(Saved entries)
'''

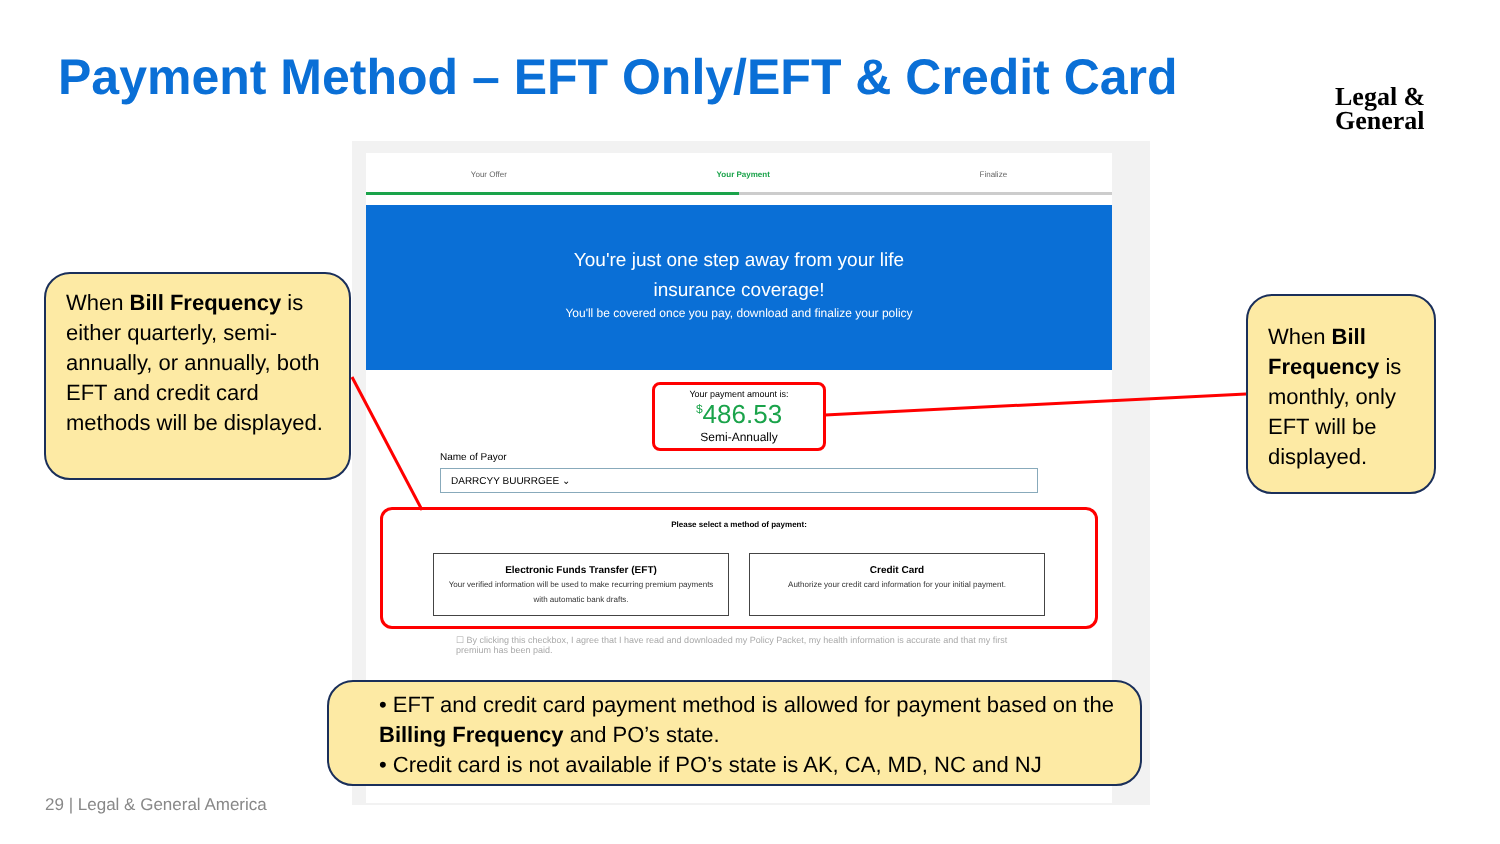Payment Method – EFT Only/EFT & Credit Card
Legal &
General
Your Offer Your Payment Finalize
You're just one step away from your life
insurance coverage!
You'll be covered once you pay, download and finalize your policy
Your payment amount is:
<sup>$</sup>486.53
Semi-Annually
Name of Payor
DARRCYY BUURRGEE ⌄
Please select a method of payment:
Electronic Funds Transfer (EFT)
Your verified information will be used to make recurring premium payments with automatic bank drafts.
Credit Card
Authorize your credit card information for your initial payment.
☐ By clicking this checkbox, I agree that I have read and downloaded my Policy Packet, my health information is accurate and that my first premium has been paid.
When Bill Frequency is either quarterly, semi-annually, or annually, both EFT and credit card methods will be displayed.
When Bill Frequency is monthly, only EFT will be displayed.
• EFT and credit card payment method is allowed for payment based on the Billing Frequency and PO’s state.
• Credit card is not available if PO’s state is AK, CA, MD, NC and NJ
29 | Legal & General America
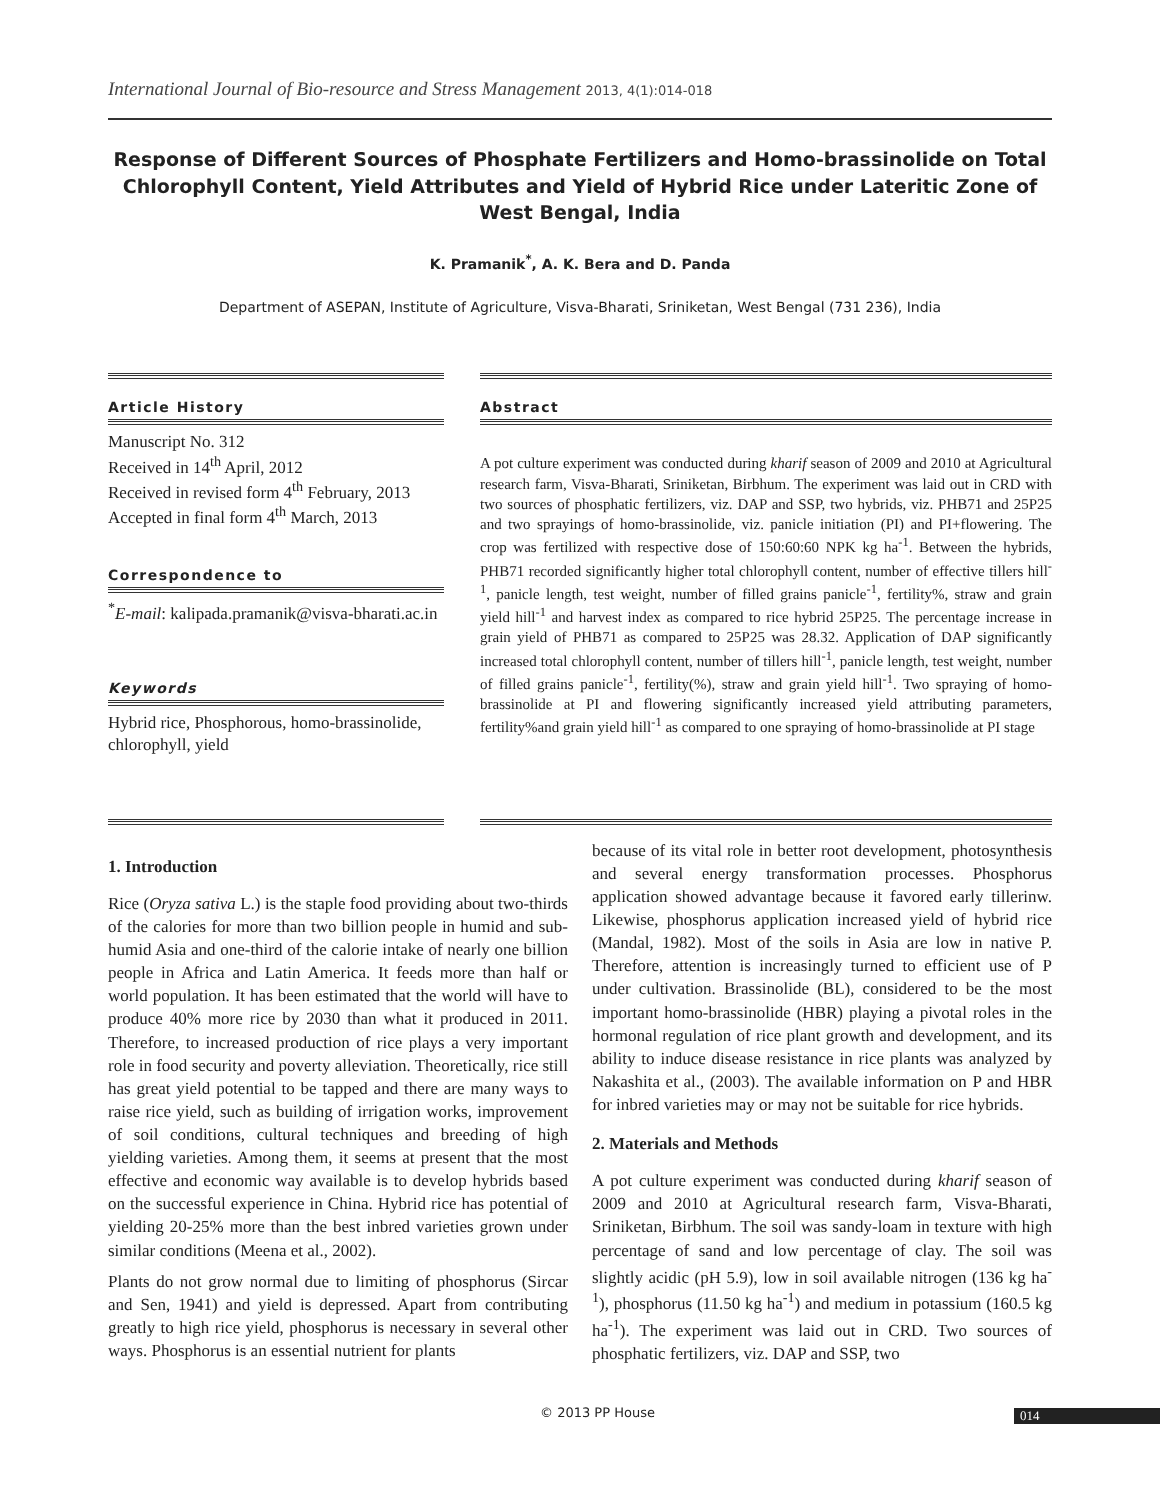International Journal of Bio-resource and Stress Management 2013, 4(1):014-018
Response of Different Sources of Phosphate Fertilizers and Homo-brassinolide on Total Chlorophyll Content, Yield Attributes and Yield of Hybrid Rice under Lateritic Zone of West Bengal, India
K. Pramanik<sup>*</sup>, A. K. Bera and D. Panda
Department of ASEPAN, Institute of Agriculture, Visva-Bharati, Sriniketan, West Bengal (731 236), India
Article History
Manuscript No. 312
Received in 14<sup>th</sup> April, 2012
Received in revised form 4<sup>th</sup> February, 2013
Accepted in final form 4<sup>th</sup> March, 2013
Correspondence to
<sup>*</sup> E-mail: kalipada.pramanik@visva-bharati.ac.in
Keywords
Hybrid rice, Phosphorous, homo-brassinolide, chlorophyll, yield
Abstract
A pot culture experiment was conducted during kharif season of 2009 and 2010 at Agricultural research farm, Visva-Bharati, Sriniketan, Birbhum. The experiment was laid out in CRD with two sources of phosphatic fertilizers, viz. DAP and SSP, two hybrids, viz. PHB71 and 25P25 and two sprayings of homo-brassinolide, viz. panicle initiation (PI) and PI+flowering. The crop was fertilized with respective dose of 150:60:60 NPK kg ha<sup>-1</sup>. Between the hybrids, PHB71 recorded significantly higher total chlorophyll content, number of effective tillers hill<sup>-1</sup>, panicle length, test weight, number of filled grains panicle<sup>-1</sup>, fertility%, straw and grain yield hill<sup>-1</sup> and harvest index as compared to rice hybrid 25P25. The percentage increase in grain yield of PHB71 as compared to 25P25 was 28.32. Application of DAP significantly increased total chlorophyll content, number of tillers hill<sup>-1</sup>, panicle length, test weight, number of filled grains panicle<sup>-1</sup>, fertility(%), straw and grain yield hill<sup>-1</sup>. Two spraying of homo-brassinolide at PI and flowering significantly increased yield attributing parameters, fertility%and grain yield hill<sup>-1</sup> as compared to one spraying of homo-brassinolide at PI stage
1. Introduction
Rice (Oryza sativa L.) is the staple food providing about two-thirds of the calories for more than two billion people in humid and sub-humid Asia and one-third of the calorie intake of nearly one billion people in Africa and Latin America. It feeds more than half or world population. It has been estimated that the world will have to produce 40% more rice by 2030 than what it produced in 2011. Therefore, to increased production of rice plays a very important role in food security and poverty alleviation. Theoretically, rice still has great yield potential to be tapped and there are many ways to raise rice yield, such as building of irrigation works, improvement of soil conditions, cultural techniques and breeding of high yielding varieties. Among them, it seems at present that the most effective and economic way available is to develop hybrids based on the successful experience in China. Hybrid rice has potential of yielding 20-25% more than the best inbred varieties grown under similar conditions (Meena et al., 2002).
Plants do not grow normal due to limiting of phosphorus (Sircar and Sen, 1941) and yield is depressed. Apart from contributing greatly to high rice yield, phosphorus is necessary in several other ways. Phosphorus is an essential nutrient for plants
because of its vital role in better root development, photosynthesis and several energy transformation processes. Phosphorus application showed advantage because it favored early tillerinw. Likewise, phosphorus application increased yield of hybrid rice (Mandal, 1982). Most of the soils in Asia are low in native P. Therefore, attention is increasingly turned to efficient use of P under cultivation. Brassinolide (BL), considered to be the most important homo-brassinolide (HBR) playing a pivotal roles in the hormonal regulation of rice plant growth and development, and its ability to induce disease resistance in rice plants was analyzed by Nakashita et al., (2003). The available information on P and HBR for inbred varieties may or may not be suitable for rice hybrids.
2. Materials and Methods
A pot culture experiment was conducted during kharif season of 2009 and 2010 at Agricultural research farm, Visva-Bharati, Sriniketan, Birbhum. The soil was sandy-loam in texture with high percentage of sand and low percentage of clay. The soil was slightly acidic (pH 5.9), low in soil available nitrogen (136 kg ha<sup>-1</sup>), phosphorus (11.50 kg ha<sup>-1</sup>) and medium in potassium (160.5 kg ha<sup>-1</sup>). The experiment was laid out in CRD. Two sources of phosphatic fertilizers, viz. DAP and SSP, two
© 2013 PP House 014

'''

* [Task instructions]
Only the lines of the data holding the string "information" are wanted; copy each of them.

* [Response area]
Your verified information will be used to make recurring premium payments with automatic bank drafts.
Authorize your credit card information for your initial payment.
☐ By clicking this checkbox, I agree that I have read and downloaded my Policy Packet, my health information is accurate and that my first premium has been paid.
because of its vital role in better root development, photosynthesis and several energy transformation processes. Phosphorus application showed advantage because it favored early tillerinw. Likewise, phosphorus application increased yield of hybrid rice (Mandal, 1982). Most of the soils in Asia are low in native P. Therefore, attention is increasingly turned to efficient use of P under cultivation. Brassinolide (BL), considered to be the most important homo-brassinolide (HBR) playing a pivotal roles in the hormonal regulation of rice plant growth and development, and its ability to induce disease resistance in rice plants was analyzed by Nakashita et al., (2003). The available information on P and HBR for inbred varieties may or may not be suitable for rice hybrids.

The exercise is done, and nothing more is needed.